Description of the task: Every line holding "decimal" should be copied from the records below.

* * * * *

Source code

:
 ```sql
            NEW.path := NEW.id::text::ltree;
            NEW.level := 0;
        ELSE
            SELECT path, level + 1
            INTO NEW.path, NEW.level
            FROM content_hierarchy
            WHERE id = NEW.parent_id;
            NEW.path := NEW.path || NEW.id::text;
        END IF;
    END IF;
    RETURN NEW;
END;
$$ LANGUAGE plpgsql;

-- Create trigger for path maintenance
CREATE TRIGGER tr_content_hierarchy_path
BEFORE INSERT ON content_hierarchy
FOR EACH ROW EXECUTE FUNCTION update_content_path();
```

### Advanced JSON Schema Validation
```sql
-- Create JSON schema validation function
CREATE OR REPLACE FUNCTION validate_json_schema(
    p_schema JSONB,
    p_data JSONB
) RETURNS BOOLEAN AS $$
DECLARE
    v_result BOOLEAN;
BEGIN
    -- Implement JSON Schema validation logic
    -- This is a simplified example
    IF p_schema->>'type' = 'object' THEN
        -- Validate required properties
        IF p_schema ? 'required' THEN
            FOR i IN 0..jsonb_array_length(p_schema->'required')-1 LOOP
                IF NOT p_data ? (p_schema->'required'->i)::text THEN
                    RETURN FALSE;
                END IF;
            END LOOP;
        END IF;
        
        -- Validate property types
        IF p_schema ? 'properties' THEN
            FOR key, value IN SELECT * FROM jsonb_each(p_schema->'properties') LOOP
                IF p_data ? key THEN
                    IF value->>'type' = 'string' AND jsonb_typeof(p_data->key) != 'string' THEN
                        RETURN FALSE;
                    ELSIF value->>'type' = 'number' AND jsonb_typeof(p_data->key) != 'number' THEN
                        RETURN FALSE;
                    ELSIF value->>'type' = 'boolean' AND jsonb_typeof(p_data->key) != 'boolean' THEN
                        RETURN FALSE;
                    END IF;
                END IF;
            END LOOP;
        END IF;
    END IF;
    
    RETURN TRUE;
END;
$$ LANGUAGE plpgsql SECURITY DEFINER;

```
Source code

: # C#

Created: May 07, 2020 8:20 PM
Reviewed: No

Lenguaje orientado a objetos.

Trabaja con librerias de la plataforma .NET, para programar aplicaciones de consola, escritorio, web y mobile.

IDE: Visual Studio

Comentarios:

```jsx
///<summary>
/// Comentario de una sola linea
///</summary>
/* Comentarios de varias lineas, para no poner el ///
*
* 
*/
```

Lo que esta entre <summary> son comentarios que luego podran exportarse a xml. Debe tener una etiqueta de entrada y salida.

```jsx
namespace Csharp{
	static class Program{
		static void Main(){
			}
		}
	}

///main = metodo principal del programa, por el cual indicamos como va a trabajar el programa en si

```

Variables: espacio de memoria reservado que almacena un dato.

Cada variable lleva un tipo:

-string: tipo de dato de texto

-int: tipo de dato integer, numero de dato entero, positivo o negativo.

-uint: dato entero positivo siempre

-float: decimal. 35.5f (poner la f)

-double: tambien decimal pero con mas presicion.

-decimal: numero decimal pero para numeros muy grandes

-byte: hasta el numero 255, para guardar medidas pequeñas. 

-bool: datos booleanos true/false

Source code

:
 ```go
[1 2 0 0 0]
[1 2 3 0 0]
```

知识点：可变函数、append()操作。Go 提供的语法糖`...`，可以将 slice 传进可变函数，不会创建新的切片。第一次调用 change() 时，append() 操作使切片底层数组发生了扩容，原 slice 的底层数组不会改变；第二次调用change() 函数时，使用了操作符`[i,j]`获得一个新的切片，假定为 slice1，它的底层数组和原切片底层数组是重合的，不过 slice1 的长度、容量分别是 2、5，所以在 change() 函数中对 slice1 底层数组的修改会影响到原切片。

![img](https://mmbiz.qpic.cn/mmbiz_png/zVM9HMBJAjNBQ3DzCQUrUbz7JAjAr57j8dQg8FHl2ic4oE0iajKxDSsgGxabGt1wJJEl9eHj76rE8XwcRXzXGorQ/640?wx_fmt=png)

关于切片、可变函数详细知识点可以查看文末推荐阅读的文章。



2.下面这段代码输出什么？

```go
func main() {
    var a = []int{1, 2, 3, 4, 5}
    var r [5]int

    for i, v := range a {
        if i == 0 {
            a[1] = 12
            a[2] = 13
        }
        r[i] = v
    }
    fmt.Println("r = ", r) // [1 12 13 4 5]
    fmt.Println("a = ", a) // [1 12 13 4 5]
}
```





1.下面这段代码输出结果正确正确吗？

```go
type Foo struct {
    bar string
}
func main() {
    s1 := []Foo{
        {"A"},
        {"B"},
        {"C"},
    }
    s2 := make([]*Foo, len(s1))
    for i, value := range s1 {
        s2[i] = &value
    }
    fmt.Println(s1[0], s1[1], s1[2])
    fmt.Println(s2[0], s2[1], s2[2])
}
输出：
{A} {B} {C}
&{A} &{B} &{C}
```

* * * * *

Task result:
-float: decimal. 35.5f (poner la f)
-double: tambien decimal pero con mas presicion.
-decimal: numero decimal pero para numeros muy grandes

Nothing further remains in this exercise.